Okonkwo's concern about his status when he returns to Umuofia suggests that status and mobility within Umuofian society is largely self-determined: All males except outcasts have opportunities to move upward in the clan through hard work, wise use of resources, and gaining titles. Prominent status is essential to Okonkwo in his drive for manliness. Out of the community for seven years, Okonkwo lost his status among the village elders and the other egwugwu, and he has fallen behind in obtaining titles in the clan. He can compensate by making a show of his larger compound, more barns, and more wives and by starting to initiate his sons (besides Nwoye) into gaining titles — something few men can afford to do. He seems to be suppressing his sorrow over the loss of Nwoye and his disappointment about the loss of community position by reaffirming his beliefs in traditional Igbo ways and taking traditional steps toward recognition.

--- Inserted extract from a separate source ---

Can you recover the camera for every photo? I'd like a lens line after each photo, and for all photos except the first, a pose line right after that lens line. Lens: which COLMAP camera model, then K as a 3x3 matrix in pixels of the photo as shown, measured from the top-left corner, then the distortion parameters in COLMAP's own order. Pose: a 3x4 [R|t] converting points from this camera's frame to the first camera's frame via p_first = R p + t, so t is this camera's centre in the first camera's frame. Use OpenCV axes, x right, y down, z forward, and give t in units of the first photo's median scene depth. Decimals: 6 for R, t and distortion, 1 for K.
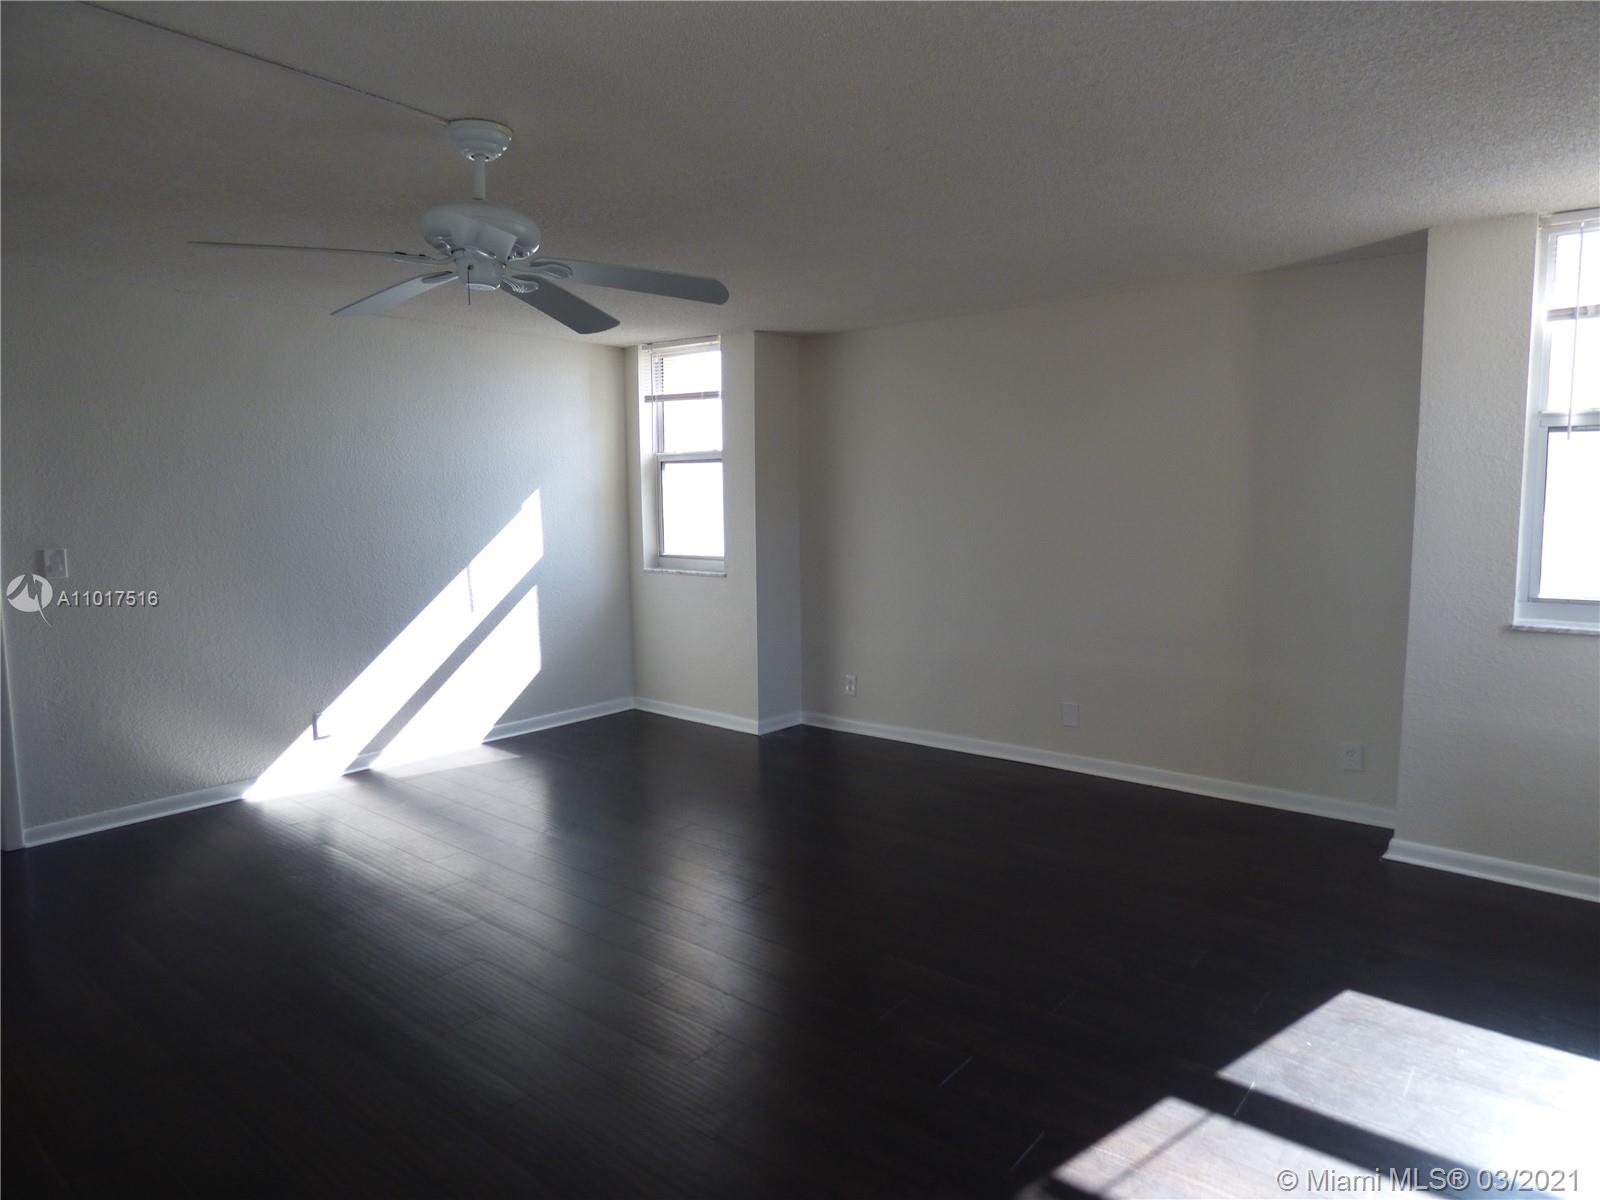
lens RADIAL K [[975.7, 0, 800.0], [0, 975.7, 600.0], [0, 0, 1]] dist [-0.068864, 0.020622]
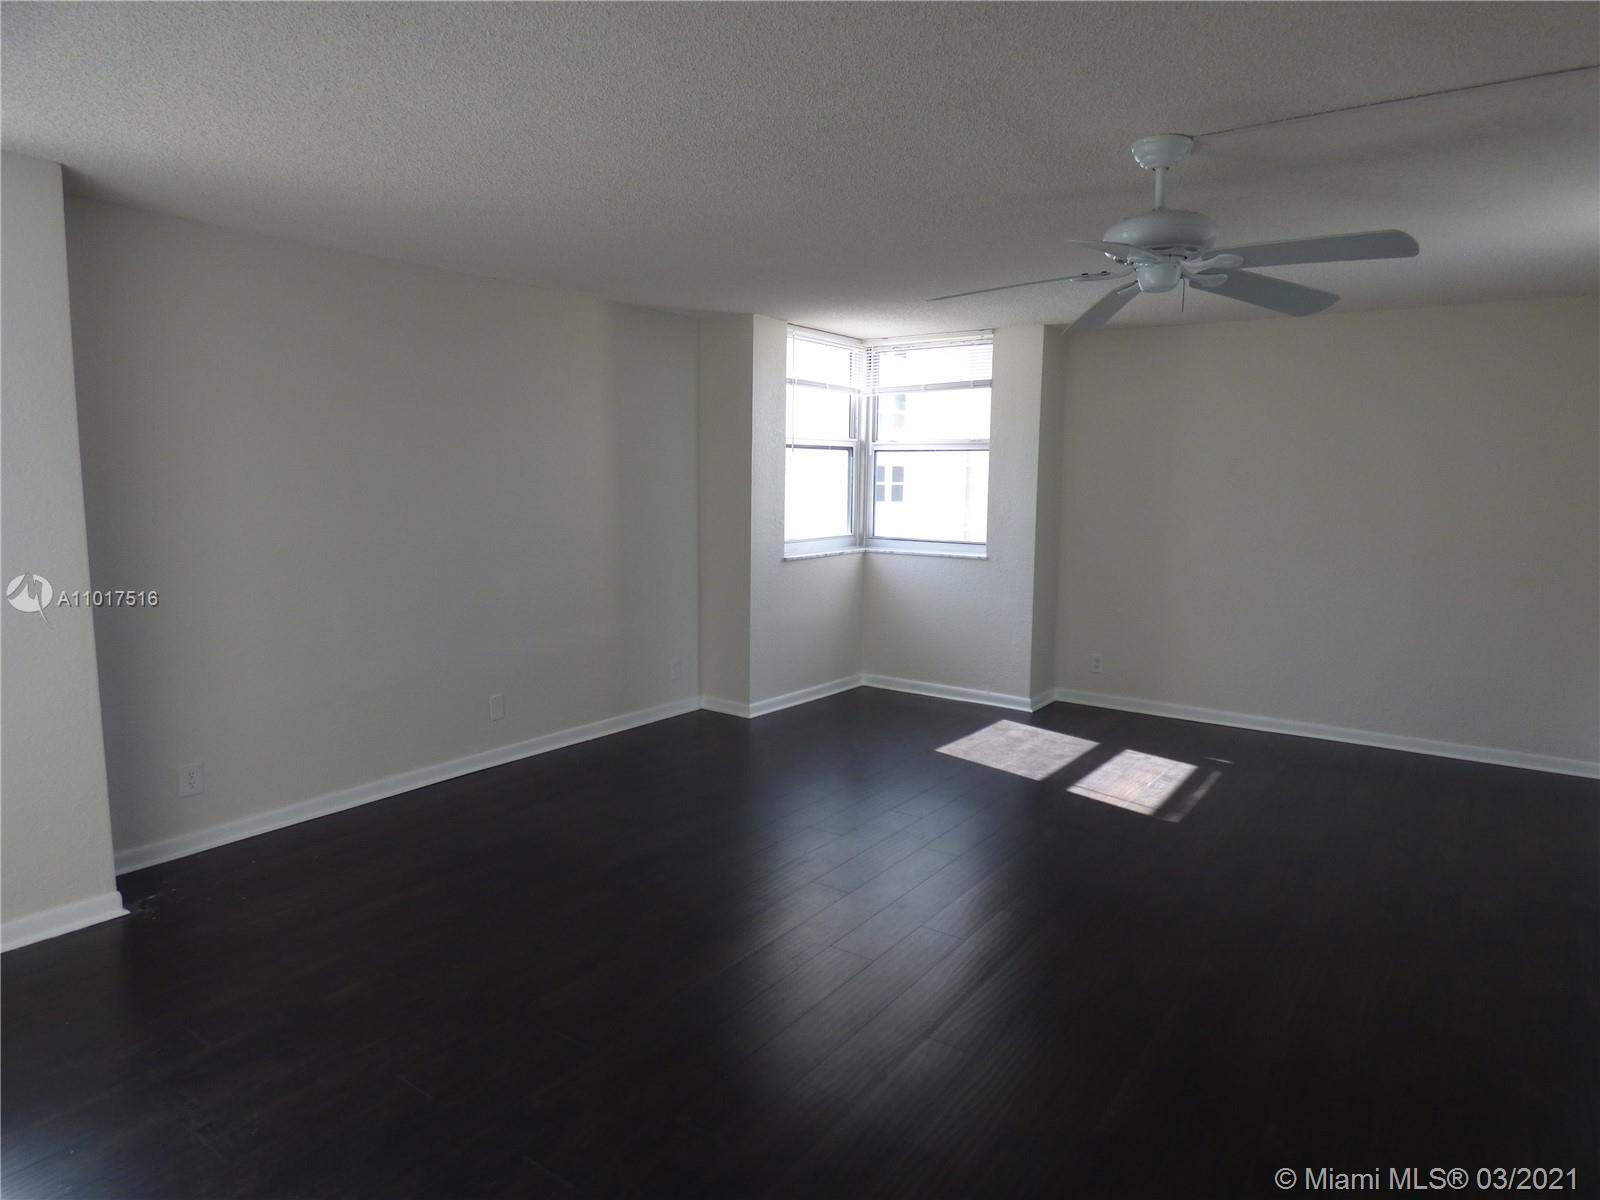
lens RADIAL K [[975.7, 0, 800.0], [0, 975.7, 600.0], [0, 0, 1]] dist [-0.068864, 0.020622]
pose [[-0.060788, -0.122862, 0.990560, -1.210637], [0.101456, 0.986495, 0.128584, -0.146937], [-0.992981, 0.108314, -0.047502, 1.263994]]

In light of his near obsession with status and titles, Okonkwo must find it particularly hard to understand how some of the leaders of the community can give up their titles when they became Christians.

In Part Two of the book, the major change introduced by the white man was the Christian church, which not only divided the community, but divided families. In the first chapter of Part Three, the white man's government assumes a central role, not only with its court and its "court messengers" but also with its prison and its executions. These changes are reported by Achebe in an ironic tone, as if the establishment of a government by the white colonialists was the Igbos' first experience with government, as if the Igbo did not have a justice system prior to the arrival of the whites. This tone is especially ironic because, earlier, Achebe takes great pains to illustrate not only the varieties of justice meted out by the Oracle (Okonkwo's banishment) and by the general citizenry (reprimands about violating the Week of Peace and about women not helping in the recovery of a stray cow), but he also illustrates the processes followed and the types of justice meted out by the formal court (Chapter 10). Remember that one of Achebe's goals in writing this novel was to demonstrate that the Igbo had developed a sophisticated society, religion, and justice system long before the Europeans arrived.

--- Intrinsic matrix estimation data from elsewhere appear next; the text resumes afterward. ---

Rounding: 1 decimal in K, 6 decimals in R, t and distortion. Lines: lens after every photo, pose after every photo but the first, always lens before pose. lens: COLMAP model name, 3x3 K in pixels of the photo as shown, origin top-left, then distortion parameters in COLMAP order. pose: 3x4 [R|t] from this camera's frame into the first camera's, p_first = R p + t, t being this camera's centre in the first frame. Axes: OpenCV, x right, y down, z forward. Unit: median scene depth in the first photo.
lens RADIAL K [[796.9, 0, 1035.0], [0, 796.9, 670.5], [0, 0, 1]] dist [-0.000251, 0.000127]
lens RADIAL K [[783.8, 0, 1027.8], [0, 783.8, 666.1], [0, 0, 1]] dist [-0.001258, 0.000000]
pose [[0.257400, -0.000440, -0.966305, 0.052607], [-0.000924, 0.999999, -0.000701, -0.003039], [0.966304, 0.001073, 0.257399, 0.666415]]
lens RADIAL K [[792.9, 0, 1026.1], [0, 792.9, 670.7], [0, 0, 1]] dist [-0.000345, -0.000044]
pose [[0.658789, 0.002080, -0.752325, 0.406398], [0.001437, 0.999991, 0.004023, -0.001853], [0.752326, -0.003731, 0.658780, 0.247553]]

Achebe describes a colonial government that subdues the Igbo people without requiring the missionaries to learn their language or try to understand the Igbo traditions and ways. (The first church representative, Mr. Brown, is the exception in being accommodating to Igbo language and customs.)

By recruiting other African natives — the kotmas, or court messengers — to be their agents in the day-to-day enforcement of their authority, the missionaries bring into their use people with skin color and language characteristics much like the local natives — people who seem to be friends of the local natives (though their dialect was apparently different). Ultimately, the court messengers abused their positions by beating prisoners and taking bribes. Achebe is implying that corruption among the Igbo people isn't exclusive to Umuofia; the court messengers are more interested in what they can get out of the situation rather than what they can do to spread Christianity or even to help the Umuofians.

When Okonkwo tells Obierika that his fellow Umuofians should rise up against the British, Obierika wisely understands that it is too late. Many Umuofians have already "joined the ranks of the stranger." Obierika says that the white man "has put a knife on the things that held us together and we have fallen apart" — the first specific acknowledgment of the book's title, Things Fall Apart.

Glossary

anklet of his titles When a man achieves a title, he wears a special anklet to indicate his title. He may wear more than one anklet to indicate more titles.

sacrament of Holy Communion the most sacred ritual of participating Christians.

court messengers the native Africans hired by the British to carry out their law enforcement activities; also called kotma. Kotma is a Pidgin English word derived from the words court and messenger.